## [Brano da leggere]
____________________

Si spinge in prospettiva, invece, l'analisi di Wei Jianguo, vicepresidente del Centro Cinese per gli Scambi Economici Internazionali, con sede a Pechino: «Dopo l'epidemia di nuovo coronavirus, la Cina offrirà politiche più favorevoli per attrarre nuovi investimenti esteri nonché per cercare di mantenere il suo attuale stock di investimenti esteri e definire nuovi punti di crescita in ambiti quali il 5G, l'altissima tensione elettrica e l'Internet of Things (IOT). Trainata da questi fattori, l'economia cinese continuerà a crescere nei decenni a venire e la Cina diventerà il più grande mercato di consumo al mondo. Ne siamo pienamente convinti e sempre più aziende dall'Europa, dal Nord America, dal Giappone e dalla Corea del Sud continueranno a valorizzare questo mercato estremamente dinamico».
Yu Yongding, membro del consiglio globale dell'Accademia Cinese di Scienze Sociali, spiega l'approccio della dirigenza cinese di fronte alla crisi provocata dall'emergenza Covid-19: «La loro priorità è arginare la pandemia, a qualsiasi costo. Dal momento che i mercati non possono funzionare pienamente nelle fasi di emergenza, lo Stato deve giocare un ruolo decisivo. Fortunatamente, la macchina amministrativa cinese sta funzionando efficacemente. Il governo ha anche individuato modalità di aiuto alle aziende per superare la crisi, concentrandosi in particolare sulle piccole e medie imprese. Ha tagliato le tasse, ridotto gli oneri ed erogato generose compensazioni alle imprese più colpite. Inoltre, i decisori hanno fatto ricorso a misure favorevoli al mercato per orientare l'allocazione di risorse finanziarie, allentando i regolamenti dove possibile».

____________________

[Dati raccolti]
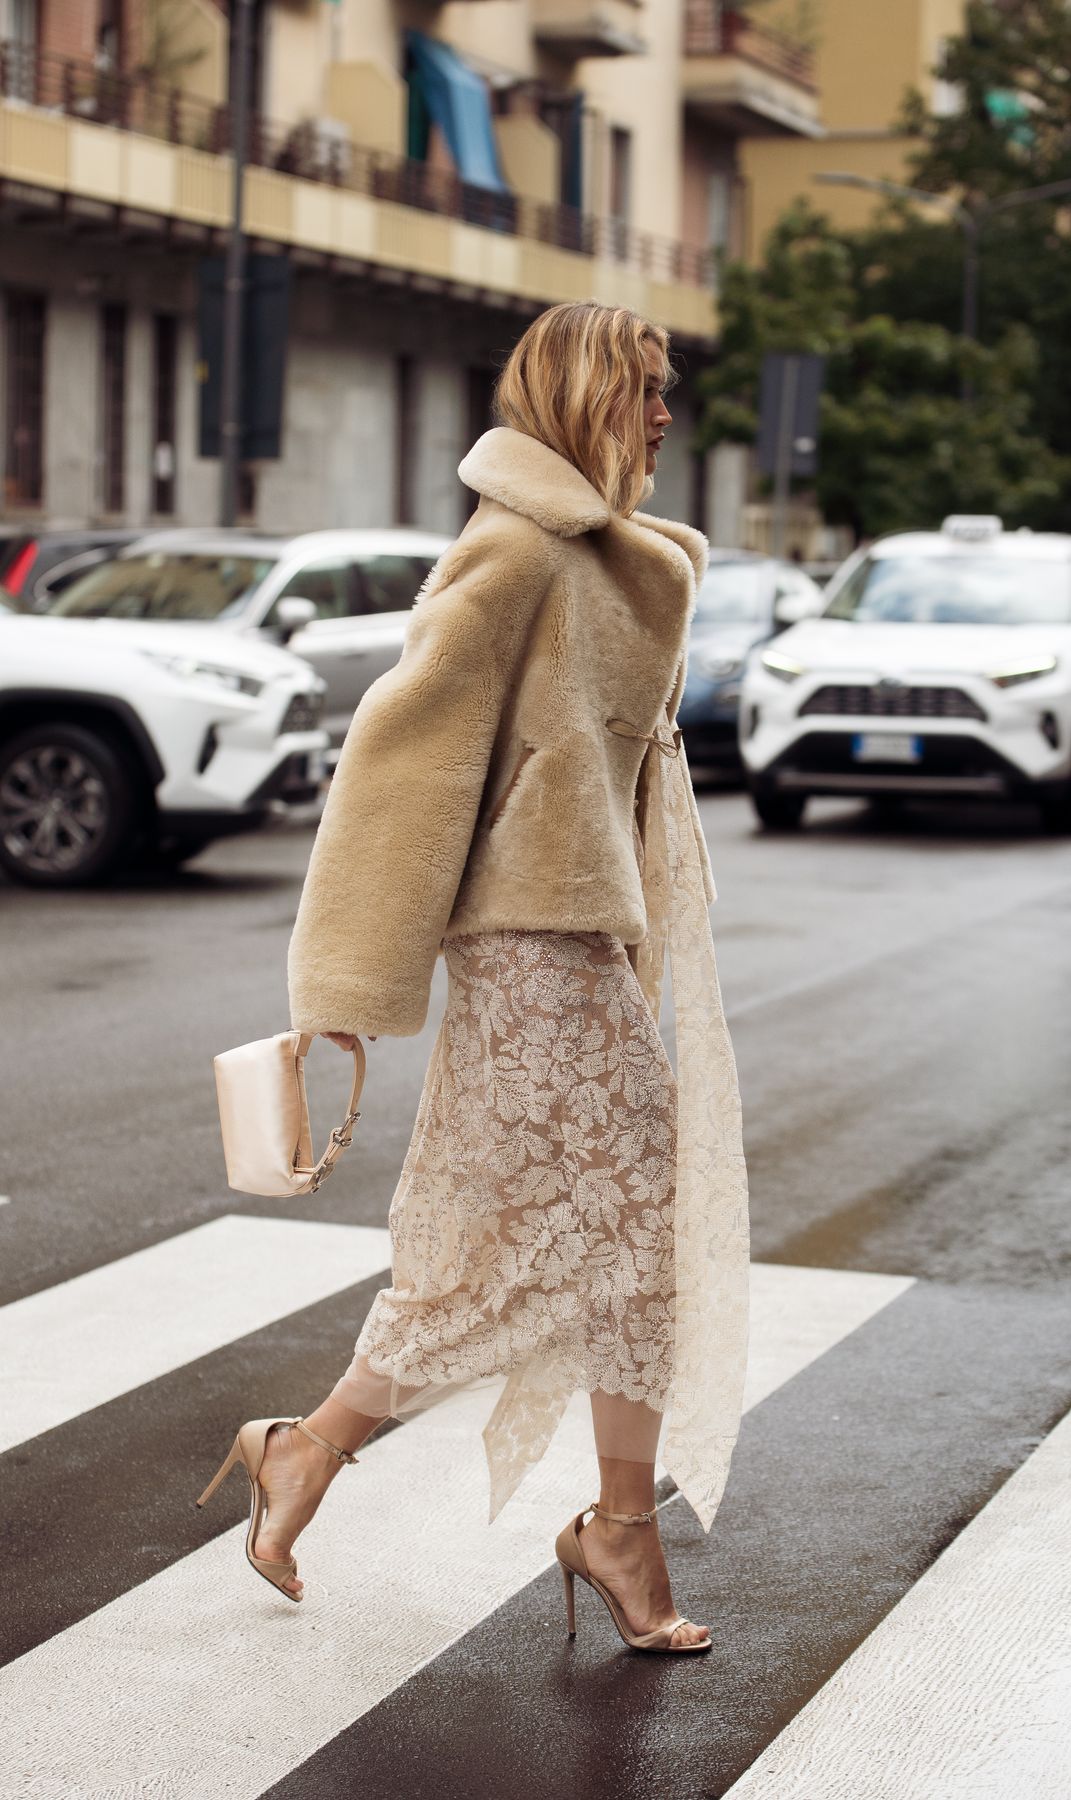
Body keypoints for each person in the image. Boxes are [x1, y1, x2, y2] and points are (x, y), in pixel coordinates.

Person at [198, 301, 750, 1655]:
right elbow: (403, 762)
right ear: (581, 395)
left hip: (582, 933)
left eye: (666, 389)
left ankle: (350, 1462)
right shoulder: (513, 553)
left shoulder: (607, 558)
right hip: (523, 940)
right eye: (643, 389)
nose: (665, 413)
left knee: (586, 1236)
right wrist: (346, 979)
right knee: (618, 1214)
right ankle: (579, 1522)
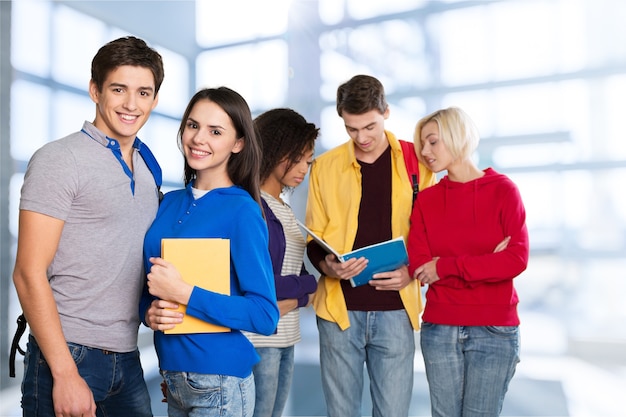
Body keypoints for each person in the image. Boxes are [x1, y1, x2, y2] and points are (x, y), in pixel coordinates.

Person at [11, 36, 164, 417]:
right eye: (119, 89)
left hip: (129, 357)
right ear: (95, 90)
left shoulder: (148, 167)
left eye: (143, 92)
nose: (132, 104)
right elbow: (28, 273)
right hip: (68, 354)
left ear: (155, 99)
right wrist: (64, 374)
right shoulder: (60, 159)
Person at [140, 87, 280, 417]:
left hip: (221, 382)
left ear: (238, 143)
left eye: (215, 131)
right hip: (173, 378)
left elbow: (264, 315)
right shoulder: (168, 202)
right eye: (193, 126)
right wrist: (149, 313)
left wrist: (184, 292)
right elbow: (149, 284)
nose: (198, 138)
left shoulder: (242, 211)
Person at [304, 74, 436, 417]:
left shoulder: (417, 163)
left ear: (387, 113)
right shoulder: (325, 167)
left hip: (396, 312)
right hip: (338, 312)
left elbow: (433, 234)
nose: (361, 137)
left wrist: (411, 273)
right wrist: (329, 266)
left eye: (370, 127)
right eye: (351, 129)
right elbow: (313, 239)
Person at [407, 106, 529, 417]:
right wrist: (487, 262)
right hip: (440, 328)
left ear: (456, 136)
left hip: (494, 330)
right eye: (422, 144)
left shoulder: (503, 191)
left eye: (433, 142)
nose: (425, 151)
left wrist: (445, 266)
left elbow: (515, 260)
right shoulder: (427, 200)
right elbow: (420, 267)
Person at [245, 108, 320, 417]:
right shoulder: (252, 205)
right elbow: (261, 283)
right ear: (274, 149)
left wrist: (300, 291)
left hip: (286, 336)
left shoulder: (284, 208)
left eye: (309, 161)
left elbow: (294, 273)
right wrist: (310, 285)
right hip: (259, 338)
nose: (304, 168)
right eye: (298, 157)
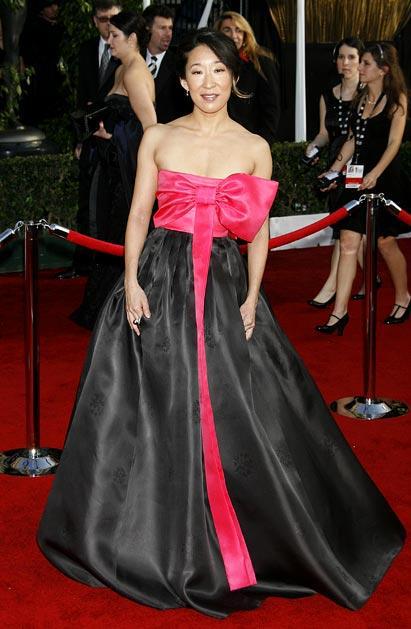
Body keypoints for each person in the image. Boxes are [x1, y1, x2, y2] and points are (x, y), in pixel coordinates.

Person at [38, 30, 404, 619]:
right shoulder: (159, 137)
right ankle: (147, 532)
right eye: (197, 72)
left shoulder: (255, 147)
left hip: (226, 285)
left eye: (218, 71)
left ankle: (253, 530)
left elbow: (256, 232)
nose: (208, 82)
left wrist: (254, 296)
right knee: (156, 398)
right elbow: (138, 213)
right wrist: (130, 281)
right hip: (161, 278)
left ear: (235, 78)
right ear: (183, 82)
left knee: (240, 403)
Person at [316, 42, 411, 335]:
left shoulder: (396, 100)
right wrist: (334, 171)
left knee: (384, 243)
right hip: (357, 178)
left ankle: (403, 297)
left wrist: (376, 173)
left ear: (383, 70)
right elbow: (351, 140)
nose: (359, 67)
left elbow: (394, 143)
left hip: (385, 179)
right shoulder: (359, 99)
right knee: (348, 242)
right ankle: (339, 313)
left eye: (366, 63)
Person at [70, 11, 156, 329]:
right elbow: (124, 119)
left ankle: (121, 309)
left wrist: (115, 137)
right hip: (113, 168)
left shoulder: (134, 73)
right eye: (108, 36)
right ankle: (109, 307)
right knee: (110, 234)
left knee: (120, 235)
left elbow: (150, 128)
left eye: (115, 36)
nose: (109, 42)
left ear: (132, 39)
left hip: (127, 174)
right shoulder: (122, 68)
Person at [58, 0, 122, 281]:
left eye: (113, 18)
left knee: (109, 203)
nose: (108, 24)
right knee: (85, 202)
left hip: (116, 139)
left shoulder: (126, 53)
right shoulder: (86, 50)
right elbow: (81, 97)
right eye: (103, 19)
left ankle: (106, 266)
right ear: (95, 21)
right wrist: (80, 139)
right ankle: (82, 263)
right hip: (90, 138)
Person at [305, 37, 366, 308]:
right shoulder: (327, 94)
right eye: (341, 57)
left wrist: (335, 171)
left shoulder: (368, 94)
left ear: (361, 60)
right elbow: (324, 133)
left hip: (358, 165)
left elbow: (358, 138)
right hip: (334, 163)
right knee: (349, 231)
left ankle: (333, 285)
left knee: (347, 230)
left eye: (351, 57)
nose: (346, 62)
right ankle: (369, 278)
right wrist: (313, 148)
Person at [214, 10, 280, 145]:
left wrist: (263, 142)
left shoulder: (261, 62)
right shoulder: (211, 62)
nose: (234, 35)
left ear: (245, 34)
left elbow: (272, 107)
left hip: (249, 140)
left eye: (238, 30)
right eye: (227, 30)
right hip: (217, 140)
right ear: (218, 34)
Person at [142, 3, 191, 123]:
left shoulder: (179, 64)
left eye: (170, 28)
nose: (168, 34)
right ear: (148, 28)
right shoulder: (134, 59)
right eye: (162, 28)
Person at [19, 0, 64, 125]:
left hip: (55, 74)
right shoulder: (33, 26)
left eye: (56, 4)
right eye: (49, 6)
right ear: (42, 10)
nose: (54, 8)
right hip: (38, 75)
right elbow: (24, 50)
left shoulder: (60, 26)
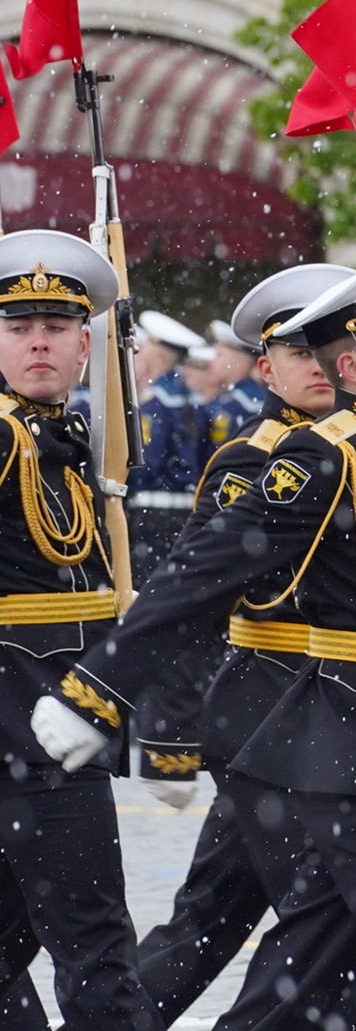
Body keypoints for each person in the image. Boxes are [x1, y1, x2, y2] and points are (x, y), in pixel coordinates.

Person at [33, 237, 356, 1031]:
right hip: (340, 747)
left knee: (305, 981)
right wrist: (100, 691)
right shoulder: (318, 457)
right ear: (353, 365)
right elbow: (201, 578)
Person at [0, 231, 161, 1030]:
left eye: (57, 327)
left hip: (57, 726)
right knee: (96, 949)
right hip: (33, 739)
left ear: (85, 347)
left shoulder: (67, 441)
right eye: (19, 327)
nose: (39, 342)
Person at [127, 309, 206, 574]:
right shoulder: (194, 399)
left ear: (159, 358)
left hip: (153, 512)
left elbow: (146, 461)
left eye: (143, 351)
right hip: (188, 511)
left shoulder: (154, 401)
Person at [199, 317, 266, 450]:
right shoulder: (232, 397)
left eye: (219, 355)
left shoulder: (245, 402)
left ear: (240, 363)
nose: (211, 362)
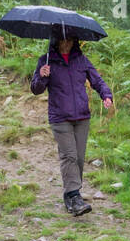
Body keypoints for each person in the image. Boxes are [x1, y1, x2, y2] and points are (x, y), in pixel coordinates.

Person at [30, 29, 113, 216]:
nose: (66, 43)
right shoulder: (46, 61)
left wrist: (106, 95)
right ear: (56, 41)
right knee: (69, 156)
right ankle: (75, 196)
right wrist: (42, 76)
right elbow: (36, 89)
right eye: (62, 40)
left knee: (79, 158)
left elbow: (97, 80)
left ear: (75, 41)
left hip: (82, 117)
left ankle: (71, 196)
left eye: (70, 40)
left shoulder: (81, 60)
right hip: (60, 117)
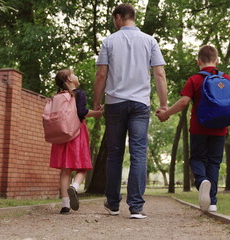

____________________

## [Consegne]
1) Elenchi le aree geografiche da cui, secondo il brano sull'economia cinese, sempre più aziende continueranno a valorizzare il mercato cinese.
2) Nel brano sull'economia cinese, su quale tipo di imprese si è concentrato in particolare il governo nell'aiutare le aziende a superare la crisi?

## [Soluzioni dell'esercizio]
1) Europa, Nord America, Giappone, Corea del Sud.

2) Sulle piccole e medie imprese.